[[ Data, beginning ]]
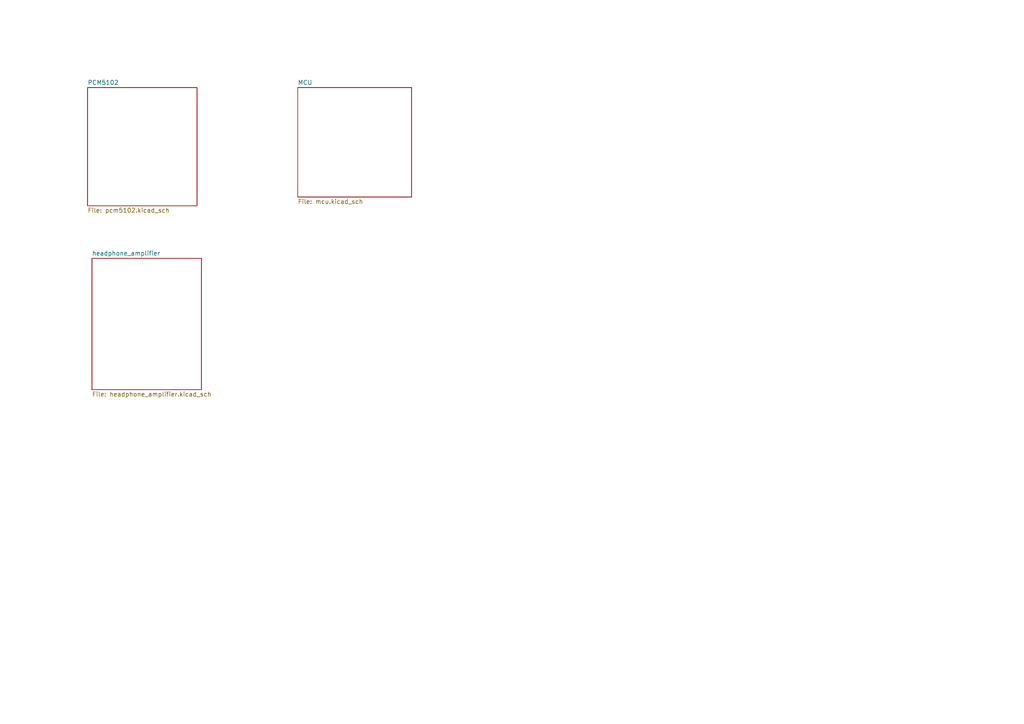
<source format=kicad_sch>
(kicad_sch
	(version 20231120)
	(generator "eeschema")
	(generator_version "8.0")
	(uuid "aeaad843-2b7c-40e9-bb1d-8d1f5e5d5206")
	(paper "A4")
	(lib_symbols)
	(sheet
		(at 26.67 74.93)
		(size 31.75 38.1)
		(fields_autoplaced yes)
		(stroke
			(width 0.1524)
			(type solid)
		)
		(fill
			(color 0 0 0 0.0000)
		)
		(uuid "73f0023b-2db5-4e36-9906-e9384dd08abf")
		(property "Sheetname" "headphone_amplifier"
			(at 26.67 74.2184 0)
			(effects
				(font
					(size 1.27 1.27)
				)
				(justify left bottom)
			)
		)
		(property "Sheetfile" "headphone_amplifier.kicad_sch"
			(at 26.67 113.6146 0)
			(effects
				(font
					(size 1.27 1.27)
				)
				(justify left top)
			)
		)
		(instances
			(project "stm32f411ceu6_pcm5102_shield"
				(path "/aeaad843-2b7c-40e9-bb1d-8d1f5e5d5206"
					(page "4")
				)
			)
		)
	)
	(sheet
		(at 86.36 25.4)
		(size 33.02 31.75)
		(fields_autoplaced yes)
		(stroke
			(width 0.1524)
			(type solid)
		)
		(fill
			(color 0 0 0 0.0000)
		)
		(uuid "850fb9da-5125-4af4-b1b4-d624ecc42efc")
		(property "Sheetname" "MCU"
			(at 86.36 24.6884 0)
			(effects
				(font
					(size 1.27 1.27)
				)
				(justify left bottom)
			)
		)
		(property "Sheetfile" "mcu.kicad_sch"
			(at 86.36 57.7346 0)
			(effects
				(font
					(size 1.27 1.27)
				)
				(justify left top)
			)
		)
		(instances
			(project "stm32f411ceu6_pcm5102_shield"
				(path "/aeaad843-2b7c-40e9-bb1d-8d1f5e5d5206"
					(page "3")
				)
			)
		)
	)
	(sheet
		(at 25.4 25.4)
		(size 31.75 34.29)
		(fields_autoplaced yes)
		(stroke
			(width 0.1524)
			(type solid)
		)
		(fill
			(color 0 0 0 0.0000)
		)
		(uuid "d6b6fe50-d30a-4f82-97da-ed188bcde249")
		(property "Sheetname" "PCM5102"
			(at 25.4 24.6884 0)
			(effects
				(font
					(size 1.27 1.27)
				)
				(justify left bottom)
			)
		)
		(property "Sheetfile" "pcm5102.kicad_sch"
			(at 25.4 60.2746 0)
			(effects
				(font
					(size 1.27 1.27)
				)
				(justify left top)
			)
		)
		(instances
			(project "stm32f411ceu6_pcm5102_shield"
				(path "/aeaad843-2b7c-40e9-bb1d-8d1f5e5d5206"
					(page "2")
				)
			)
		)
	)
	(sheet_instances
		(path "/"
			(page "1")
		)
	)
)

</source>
[[ Data, end ]]
[[ Data, beginning ]]
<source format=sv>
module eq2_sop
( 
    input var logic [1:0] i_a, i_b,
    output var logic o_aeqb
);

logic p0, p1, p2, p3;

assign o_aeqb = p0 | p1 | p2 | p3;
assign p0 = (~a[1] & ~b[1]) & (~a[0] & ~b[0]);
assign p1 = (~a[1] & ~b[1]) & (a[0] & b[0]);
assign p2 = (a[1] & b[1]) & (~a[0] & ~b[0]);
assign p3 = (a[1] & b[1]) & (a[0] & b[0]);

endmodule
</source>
[[ Data, end ]]
• _Instructions for the task_:
Search the entries above for the string "logic". Copy each line in which it appears.

• _Final answer_:
    input var logic [1:0] i_a, i_b,
    output var logic o_aeqb
logic p0, p1, p2, p3;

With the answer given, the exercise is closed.